Lugar seguro esse, não tão calmo, mas seguro. Aqui uma pitada de Cervantes, ali um poema de Borges que vale reler mil vezes. Mais à frente um conto de Cortázar, isso sem esquecer Shakespeare que envia Macbeth, espada em riste e sobre o seu cavalo, entrando pela janela. Há também Faulkner e Hemingway, as poesias de Drummond, a capa com o nome de Pirandello e a Morte Rubra que de repente é lançada diretamente das páginas de um conto de Poe.

Circulando entre livros, apartado da realidade para sobreviver dentro da ficção topa-se com Rubem Braga. O livro é velho, alguém riscou a capa, provavelmente foi comprado em algum sebo. Trata-se de uma coletânea com os melhores contos de Rubem Braga, assim os consideraram aqueles que os colheram em outros livros do cronista e os puseram nesse, preparando-o para esta manhã obtusa em que se busca alguma coisa sem saber bem o quê.

Abre-se o livro numa página ao acaso, aí está o tal casal no ponto de ônibus, o casal da “vida estreita”, noutra página o menino que faz perguntas ao vendedor de passarinhos, mais à frente o caso do homem que passou seis dias trancado com a amada, sem atender telefone.

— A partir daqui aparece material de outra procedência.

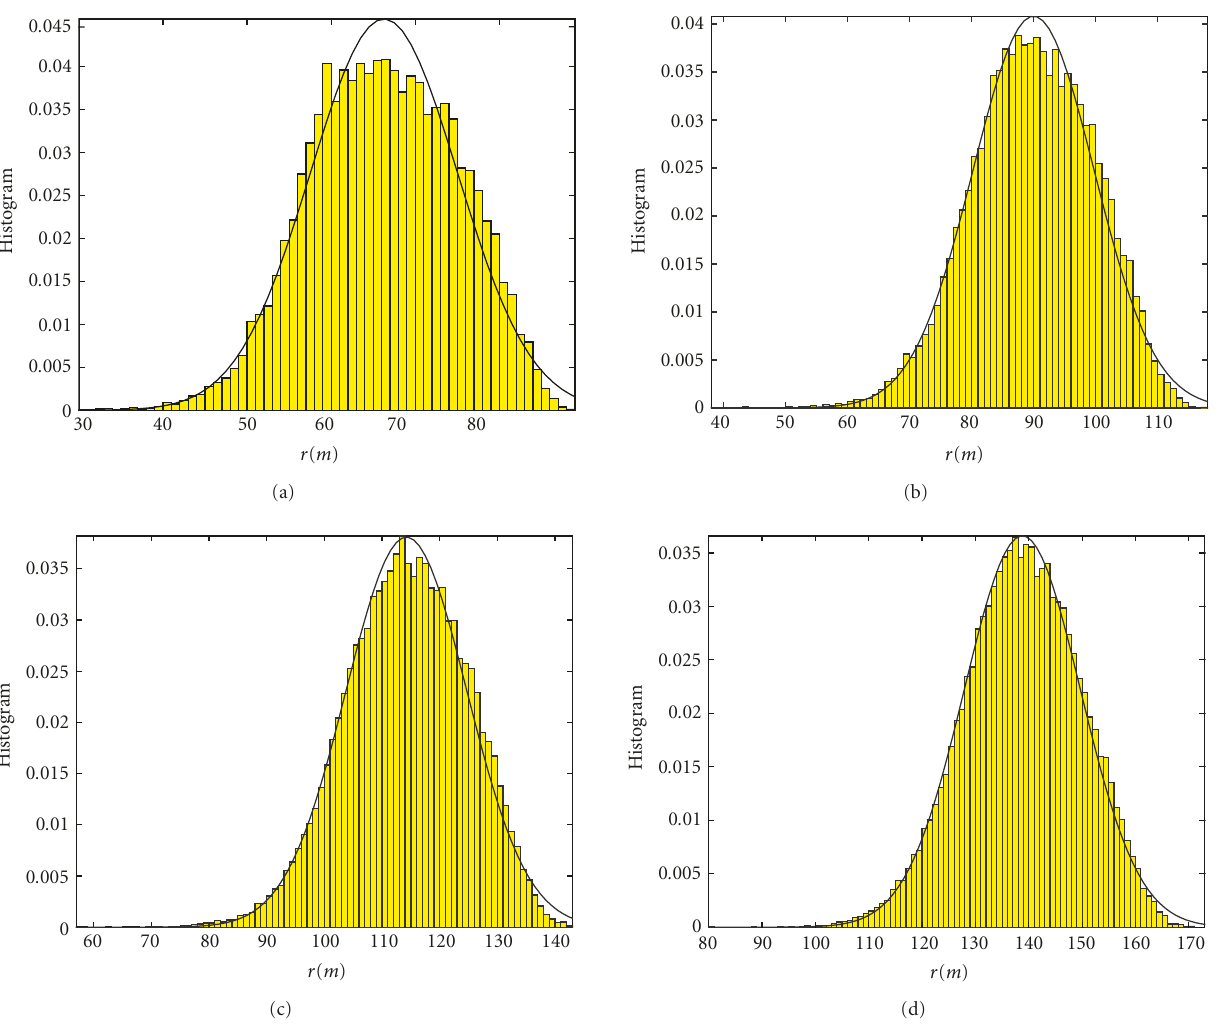
Figure 2: The histogram versus postulated distribution for end-to-end distances for given number of hops: (a) three hop; (b) four hop; (c) five hop; (d) six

Vai-se passando de uma crônica à outra, absorto, esquecido da hora de sair para o trabalho, pensando se afinal a realidade não passa de uma invenção maldosa de alguém que tinha muita raiva dos homens. Isso dura até que dois carros batem na esquina, o barulho interrompe a leitura justamente quando um narrador encontra um par de luvas femininas atrás de uma pilha de livros. É quando, muito irritado, você sai à janela e começa a gritar, dizendo que as pessoas não devem bater carros, é preciso ler Rubem Braga e coisas assim.

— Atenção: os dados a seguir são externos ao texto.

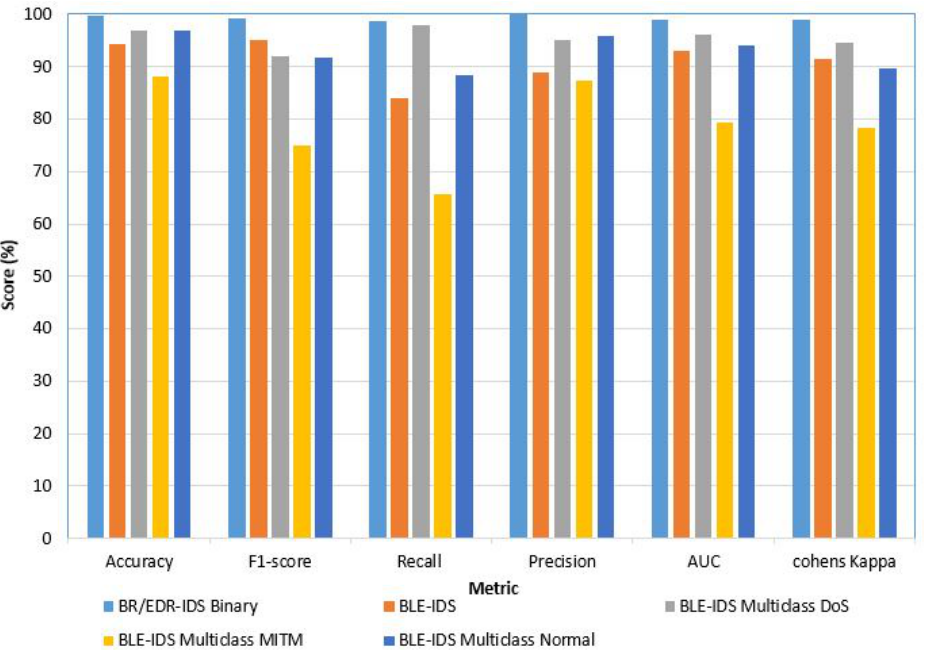
Figure 11. Performance analysis of the binary and multiclass of the proposed model for BR/EDR and BLE, respectively. Table 11. Comparison of our model with existing IDS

Não demora a que você repare que ninguém o ouve. Então você volta aos livros, desconfiado de que talvez você não seja real e tenha saído das páginas de uma crônica do Rubem, você personagem dele, feito para esta manhã cinza e fria, para o enredo em que um cara não tinha o que escrever e se perdeu olhando para os nomes dos livros da sua pequena biblioteca.